* Extract
=== Section Start ===
O’Hare Airport employees and the union seeking to represent them plan to demonstrate outside Garry McCarthy’s Sunday fundraiser to question the fired Chicago Police superintendent’s motivations for running for mayor.

Jerry Morrison, assistant to the president of SEIU Local 1, charged that McCarthy’s threat to challenge Rahm Emanuel is little more than a “crass attempt” to bully the mayor into renewing a five-year, $107 million O’Hare janitorial contract with United Maintenance.

The company is owned by Rick Simon, McCarthy’s friend and former business associate. SEIU Local 1 is part of a group of unions that now owns the Chicago Sun-Times.

“Garry McCarthy has a hundred million reasons to say that he’s running for mayor – and that’s the $100 million cleaning contract at O’Hare. It’s a fairly crass political play. I don’t know that he’ll directly make that kind of ask. But it’s implied that, ‘I will get out if you renew my buddy’s contract,’ ” Morrison said Friday.

“That’s what has Rick Simon and [Ald.] Ed Burke very, very concerned….They have feverishly worked City Hall, including Ed Burke forcing aldermen to meet with Rick Simon to talk about how this contract gets renewed.”

Two years ago, United Maintenance shelled out nearly $850,000 to settle a federal wage-theft lawsuit brought by its O’Hare employees.

“Richie Simon…has a terrible track record out there — stealing millions of dollars of wages from the workers and running a non-union shop. I think that’s what McCarthy’s alleged mayoral run is all about,” Morrison said.

Simon and Burke, chairman of the City Council’s Finance Committee, could not be reached for comment. Shortly after McCarthy was fired, the former superintendent opened a security consulting business in a Simon-owned South Loop building that also serves as the headquarters for United Maintenance.

McCarthy said he could care less about the protest outside his $100-a-ticket fundraiser, scheduled for 12:30 p.m. Sunday at the Irish American Heritage Center, 4626 N. Knox.

“The whole thing is nonsense. It’s completely made up. I’m not gonna talk about it….I’m not gonna play this stupid Chicago game,” he said.

Asked about Morrison’s claim that McCarthy is engaging in a “crass” form of political blackmail to help Simon, McCarthy said, “Sounds like Dan Mihalopoulos’ bull-s—t….I’m not gonna talk about this because it’s bull-s—t. I’m not gonna play into it. Just like Donald Trump. I’m not gonna play into that either.”

Mihalopoulos is a Chicago Sun-Times investigative reporter who first questioned the tie between Simon’s now-expired-and-extended janitorial contract and McCarthy’s decision to consider challenging the mayor who fired him.

Last month, Simon told Mihalopoulos that McCarthy “did some consulting work” for United Maintenance, hasn’t worked for the company in “at least a year” and moved out of the South Loop building a while ago.

The O’Hare janitorial contract has been a source of controversy from the outset.
=== Section End ===
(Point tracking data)
=== Section Start ===
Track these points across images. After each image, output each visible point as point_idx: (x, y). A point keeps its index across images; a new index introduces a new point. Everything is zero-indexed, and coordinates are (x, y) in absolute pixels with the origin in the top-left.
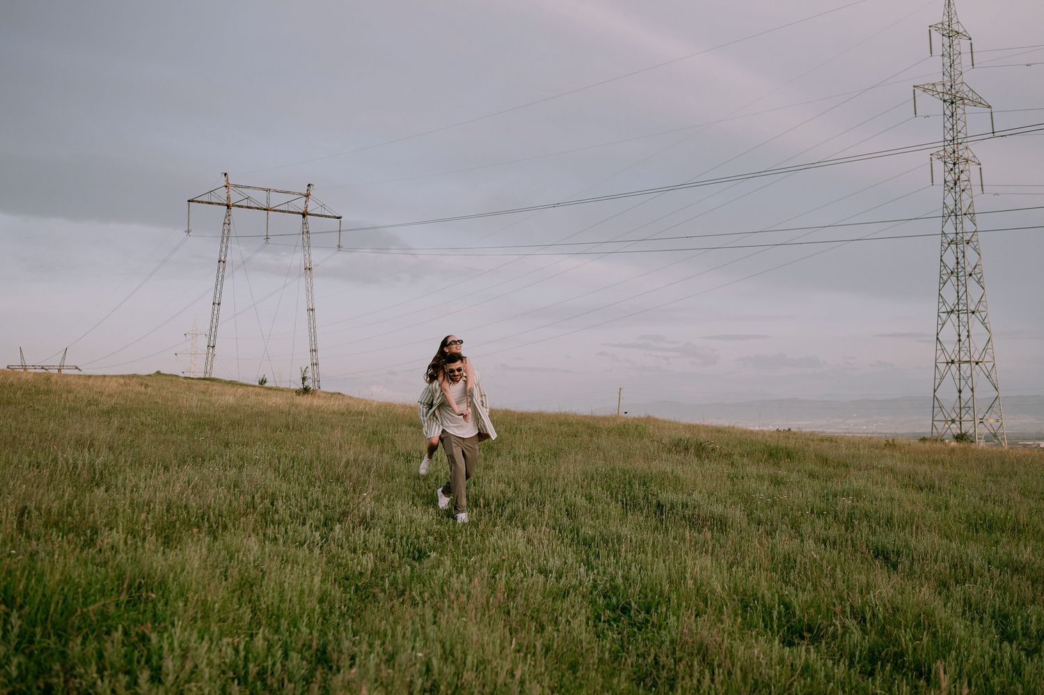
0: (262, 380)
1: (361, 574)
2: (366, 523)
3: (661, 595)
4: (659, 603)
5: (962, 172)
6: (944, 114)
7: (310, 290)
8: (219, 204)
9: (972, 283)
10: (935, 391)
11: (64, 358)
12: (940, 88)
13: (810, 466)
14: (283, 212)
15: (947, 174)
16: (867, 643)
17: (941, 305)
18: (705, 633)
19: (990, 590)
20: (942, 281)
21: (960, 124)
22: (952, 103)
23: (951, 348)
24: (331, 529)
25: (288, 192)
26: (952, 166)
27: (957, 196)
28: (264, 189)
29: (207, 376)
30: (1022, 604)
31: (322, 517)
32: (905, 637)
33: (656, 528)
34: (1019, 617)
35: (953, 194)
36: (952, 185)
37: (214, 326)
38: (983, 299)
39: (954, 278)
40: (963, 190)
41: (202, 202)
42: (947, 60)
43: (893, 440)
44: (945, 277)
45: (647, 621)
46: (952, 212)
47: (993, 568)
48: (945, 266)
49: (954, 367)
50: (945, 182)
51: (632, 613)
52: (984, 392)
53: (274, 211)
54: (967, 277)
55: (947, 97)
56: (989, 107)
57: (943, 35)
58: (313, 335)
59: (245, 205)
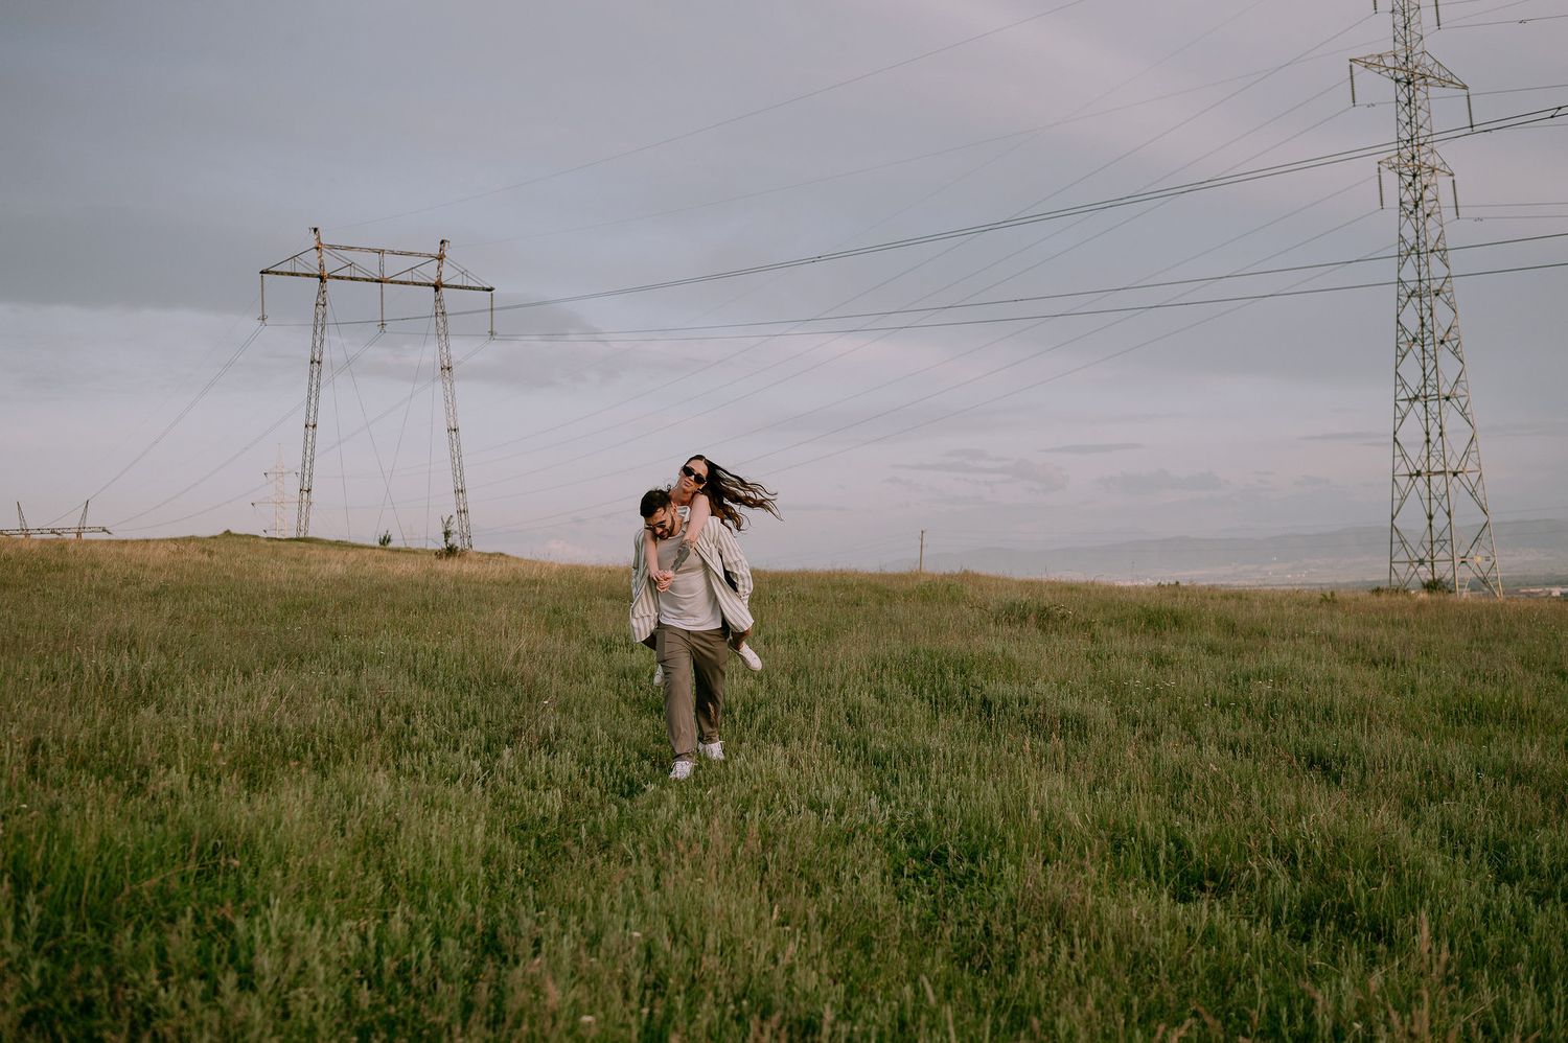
0: (385, 538)
1: (544, 819)
2: (548, 744)
3: (992, 834)
4: (988, 847)
5: (1426, 187)
6: (1397, 101)
7: (450, 401)
8: (308, 275)
9: (1444, 354)
10: (1393, 518)
11: (84, 516)
12: (1389, 62)
13: (1209, 636)
14: (405, 283)
15: (1403, 191)
16: (1299, 893)
17: (1399, 388)
18: (1059, 887)
19: (1480, 809)
20: (1399, 353)
21: (1422, 115)
22: (1409, 83)
23: (1416, 453)
24: (498, 756)
25: (411, 254)
26: (1410, 179)
27: (1420, 224)
28: (374, 251)
29: (302, 535)
30: (1528, 828)
31: (483, 738)
32: (1354, 881)
33: (982, 736)
34: (1523, 847)
35: (1414, 221)
36: (1411, 207)
37: (308, 462)
38: (1462, 378)
39: (1417, 349)
40: (1428, 215)
41: (282, 273)
42: (1399, 19)
43: (1332, 594)
44: (1404, 347)
45: (973, 873)
46: (1413, 248)
47: (1483, 776)
48: (1404, 330)
49: (1421, 482)
50: (1401, 203)
51: (950, 863)
52: (1467, 515)
53: (392, 282)
54: (1437, 346)
55: (1400, 75)
56: (1465, 87)
58: (458, 469)
59: (348, 275)
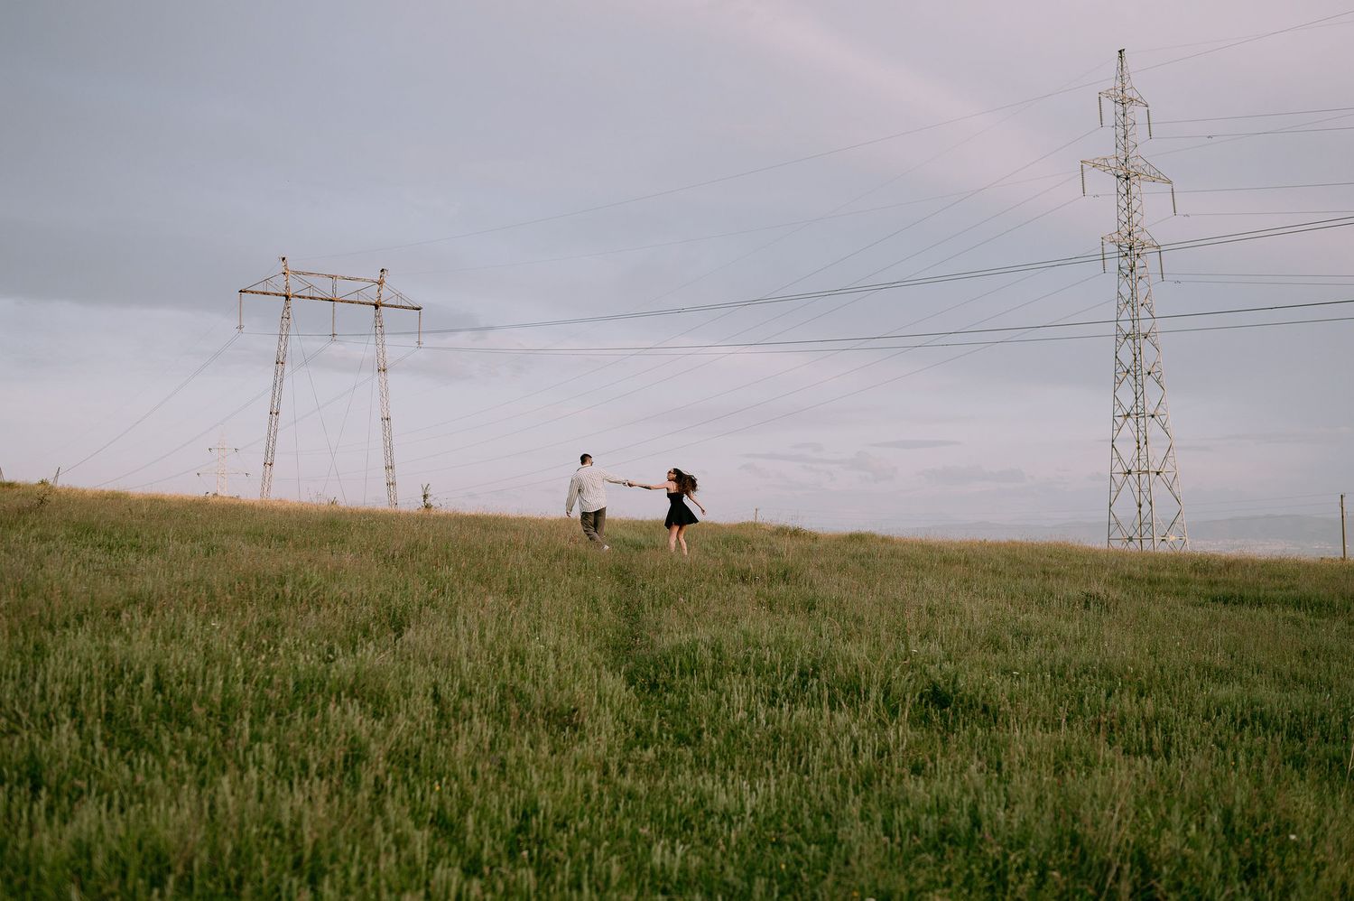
5: (1138, 257)
6: (1118, 191)
7: (384, 394)
8: (276, 294)
9: (1149, 381)
10: (1111, 505)
12: (1112, 163)
14: (352, 302)
15: (1121, 259)
17: (1116, 407)
20: (1117, 381)
21: (1135, 204)
22: (1127, 179)
25: (357, 279)
26: (1127, 250)
27: (1134, 285)
28: (328, 276)
35: (1129, 282)
36: (1127, 272)
37: (272, 441)
38: (1163, 401)
39: (1130, 378)
40: (1140, 278)
41: (256, 293)
42: (1120, 131)
44: (1121, 376)
46: (1127, 303)
48: (1121, 363)
49: (1132, 479)
50: (1120, 268)
53: (342, 301)
54: (1145, 376)
55: (1121, 173)
56: (1170, 182)
57: (1116, 102)
58: (389, 449)
59: (307, 295)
=== Section End ===
* Directions for this task
Carry on the news story about Garry McCarthy and the O'Hare janitorial contract, starting after its final sentence.

* Response for this exercise
It was awarded in 2012 over heated union opposition. At the time, the Sun-Times reported that the company had failed to comply with a contract requirement to disclose all of its investors.

Instead of seizing on that infraction and cancelling the contract, as the city was empowered to do, Emanuel let the deal go through, infuriating SEIU Local 1.

Last year, Emanuel made amends by convincing the City Council to approve a groundbreaking ordinance that guarantees nearly 8,000 contract employees at O’Hare and Midway an hourly wage of “no less than $13.45.”

The ordinance ties licenses for airport contractors to a “labor peace agreement” that allows baggage handlers, cabin cleaners, aircraft maintenance workers and security guards to organize and prohibits contractors from interfering or preventing those workers from “engaging in strikes, picketing, work stoppages, boycotts or other economic interference.”

At least one of the leafleting protesters outside McCarthy’s fundraiser plans to wear a Donald Trump costume.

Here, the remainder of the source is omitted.